Essoufflées par la pandémie, inquiètes de l’inflation et de l’incertitude économique, les entreprises canadiennes n’ont jamais été aussi peu nombreuses à prévoir des investissements technologiques.

Le Portrait des TI 2023 dressé par le groupe Novipro qui sera rendu public ce lundi montre également un retard québécois en matière de transition vers l’intelligence artificielle, notamment expliqué par la pénurie de ressources.

76 %

Quand on demande aux responsables d’entreprise s’ils prévoient des investissements technologiques dans les deux prochaines années, environ les trois quarts répondent par l’affirmative. Ils étaient 92 % à le faire en 2019. Ce 7Portrait des TI provient d’un sondage Léger mené auprès de 435 décideurs en mars dernier.

« Mon explication, c’est que les entreprises font plus attention à leurs sous, sont plus prudentes dans leurs investissements, analyse Martin Pelletier, chef de la stratégie chez Novipro, une firme montréalaise de service-conseil en technologie fondée en 1993. Avec la pénurie de main-d’œuvre, certains projets sont ralentis. »

La crainte de récession et l’inflation sont les raisons les plus souvent évoquées pour justifier une pause des investissements technologiques, citées respectivement par 41 % et 40 % des entreprises.

Pratiquement tous les secteurs d’investissement sont en chute libre depuis 2017, note-t-on.

Rendez-vous manqué

Autre grande perdante du contexte économique, l’intelligence artificielle ne semble plus avoir la cote. Seulement 13 % des entreprises prévoient y investir dans les deux prochaines années, contre 36 % en 2019, ce que les analystes de Novipro qualifient de « rendez-vous manqué ».

« Elles sous-estiment l’évolution fulgurante à venir de cette technologie et l’impact qu’elle aura sur leur croissance », déclare par communiqué David Chamandy, PDG de Novipro.

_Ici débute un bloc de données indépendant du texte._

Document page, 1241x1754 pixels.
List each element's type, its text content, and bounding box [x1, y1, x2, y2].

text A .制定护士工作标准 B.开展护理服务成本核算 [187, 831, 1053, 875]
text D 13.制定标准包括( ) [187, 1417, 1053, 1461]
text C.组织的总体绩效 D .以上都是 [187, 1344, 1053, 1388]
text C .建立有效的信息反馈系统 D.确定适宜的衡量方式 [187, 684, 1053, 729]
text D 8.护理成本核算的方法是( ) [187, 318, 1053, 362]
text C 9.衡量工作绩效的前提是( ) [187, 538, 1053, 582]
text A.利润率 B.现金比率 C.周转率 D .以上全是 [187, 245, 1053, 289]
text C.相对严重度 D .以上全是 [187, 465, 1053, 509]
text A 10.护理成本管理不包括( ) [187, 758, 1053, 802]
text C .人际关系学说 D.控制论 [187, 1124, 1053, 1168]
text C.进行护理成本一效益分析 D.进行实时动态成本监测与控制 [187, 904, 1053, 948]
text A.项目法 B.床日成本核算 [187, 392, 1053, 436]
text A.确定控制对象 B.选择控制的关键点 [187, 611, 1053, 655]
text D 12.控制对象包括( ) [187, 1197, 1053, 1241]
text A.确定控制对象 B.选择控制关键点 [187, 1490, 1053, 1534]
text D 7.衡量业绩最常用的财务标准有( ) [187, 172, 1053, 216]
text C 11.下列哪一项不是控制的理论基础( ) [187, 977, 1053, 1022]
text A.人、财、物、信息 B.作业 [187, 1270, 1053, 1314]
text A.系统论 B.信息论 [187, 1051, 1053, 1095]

Le Québec, où 45 % des entreprises affirment avoir obtenu des résultats positifs après avoir implanté des solutions d’IA et d’analyse avancée, accuse par ailleurs un retard significatif sur l’Ontario, où elles sont 63 % à faire ce constat.

Le Québec a plus de difficulté. Est-ce un problème de langage ? On a un bassin plus restreint ; en Ontario, ils peuvent engager jusqu’à Vancouver. On n’a pas de conclusion évidente, on constate.

Martin Pelletier, chef de la stratégie chez Novipro

Accepter de payer

Après les investissements d’urgence pendant la pandémie pour faciliter entre autres le télétravail, on note par ailleurs un certain essoufflement pour les investissements en cybersécurité. « Il y a une baisse en formation, en mise à niveau des équipements », résume M. Pelletier. Si 74 % des entreprises ont offert une formation en sécurité à leurs employés en 2019, elles ne sont plus que 59 % en 2022.

En tout, 22 % des entreprises affirment avoir été victimes d’une cyberattaque, une statistique dans la bonne moyenne des dernières années. Pour une entreprise sur quatre, les coûts des menaces informatiques sont de plus de 500 000 $, et 43 % des répondants affirment détenir une cyberassurance. Ce qui suscite l’inquiétude chez Novipro, c’est que plus de la moitié d’entre elles, 57 % plus précisément, ont accepté de payer la rançon exigée par les cybercriminels.

« C’est une statistique que je trouve très bizarre, reconnaît M. Pelletier. Si tu es obligé de payer, c’est que tu n’étais pas prêt pour protéger tes données ; 57 % qui paient, c’est beaucoup. »

Une illustration de cette méconnaissance des risques : seulement 58 % des entreprises exigent que les employés utilisent à distance un réseau privé virtuel sécurisé. Seulement 33 % empêchent leurs employés de télécharger des applications sur leurs ordinateurs.

« Beaucoup de gens vont considérer que c’est contraignant, mais non, c’est purement de la sécurité, martèle M. Pelletier. Tes deux exigences préliminaires les plus importantes, c’est de sensibiliser les gens et d’assurer une bonne hygiène informatique, avec des mises à niveau et les bonnes versions sécurisées. »

Dans une version précédente, nous mentionnions que « 45 % des entreprises affirment avoir implanté des solutions d’IA et d’analyse avancée » ; il s’agit en fait de la proportion ayant affirmé avoir obtenu des résultats positifs avec cette implantation. De même, nous écrivions que « le coût moyen de la menace a été établi à 500 000 $ ». En fait, pour une entreprise sur quatre, les coûts des menaces informatiques sont de « plus de 500 000 $ ».